This instalment of Tech Explained explores the technology behind 3D printing.
Three-dimensional printing was first invented in the 1980s by engineer and physicist Chuck Hull. He sought to create a way to allow engineers to rapidly create and change prototypes of their designs. Today, 3D printing has exploded from a niche technology to mainstream innovation. The printers come in all sizes – including many designed for use by home hobbyists, and can print in a variety of materials.
Engineers or hobbyists begin by designing the 3D object using specialised software. Once the design is finalised, it is sent for printing. The printer creates the object by building it up from the bottom, layer-by-layer.
There are several different types of printing methods in use. The most common, at least for hobbyists, is filament deposition modelling (FDM). In FDM printing, a solid material, often in the form of thermoplastic pellets, is pushed through a hot nozzle, melts, and is deposited in thin layers to build up the final object. Each time a layer is completed, the nozzle moves up a little bit (or the printer bed moves down) and the next layer is printed on top of it.
In Polyjet printing, tiny droplets of photo-reactive resin are squirted onto the printer bed from several nozzles, in the desired pattern, and then ultraviolet light is shone on the surface to harden it. This process is then repeated hundreds or thousands of times. The big advantage of polyjet printing is that objects can be created in a wide range of colours and patterns. Some polyjet machines can also print with multiple materials simultaneously.
Stereolithography (SLA) and digital laser projection (DLP) printing work in a similar fashion. First, a transparent printer bed is lowered into a pool of liquid resin. Light is then shone up through the bottom of the bed in the desired pattern. As the liquid resin is struck by the light, it solidifies, and forms the first layer of the object. The bed then moves up a few microns and the process is repeated. The only real difference between SLA and DLP is that in SLA a narrow beam traces out the pattern, while in DLP the light is projected onto the resin, creating the entire layer at once.
In selective laser sinstering (SLS), a laser is flashed over a bed of superfine powder in the pattern of the object. When this happens, the powder fuses together to form a layer. More powder is then swept over the top of the layer, and the process repeats. Most SLS printers are very expensive, compared to other 3D printers, but they can produce parts that have almost the same quality as that created by injection molding or other traditional manufacturing processes.

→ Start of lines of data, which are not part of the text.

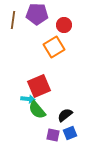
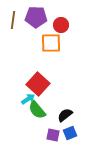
purple pentagon: moved 1 px left, 3 px down
red circle: moved 3 px left
orange square: moved 3 px left, 4 px up; rotated 30 degrees clockwise
red square: moved 1 px left, 2 px up; rotated 25 degrees counterclockwise
cyan arrow: rotated 40 degrees counterclockwise
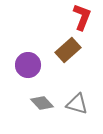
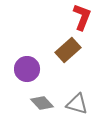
purple circle: moved 1 px left, 4 px down
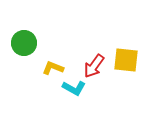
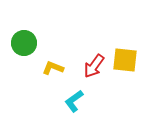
yellow square: moved 1 px left
cyan L-shape: moved 13 px down; rotated 115 degrees clockwise
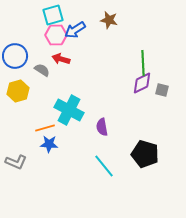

But don’t expect 3D printing to replace mass production anytime soon. Buying a 3D printer is much cheaper than setting up a factory, but the cost to produce each item is much higher. Most 3D printing also cannot match the high-quality finishes of machined goods. Yet, for some uses, 3D printing is already ahead of traditional manufacturing, streamlining a variety of industries such as robotics. At Springwise we have seen 3D printing used for innovations as diverse as creating new bones, popsicles and bridges. In the future, 3D printing may allow people to create almost anything at home, made-to-measure, while saving on shipping, packaging and pollution.
1st August 2018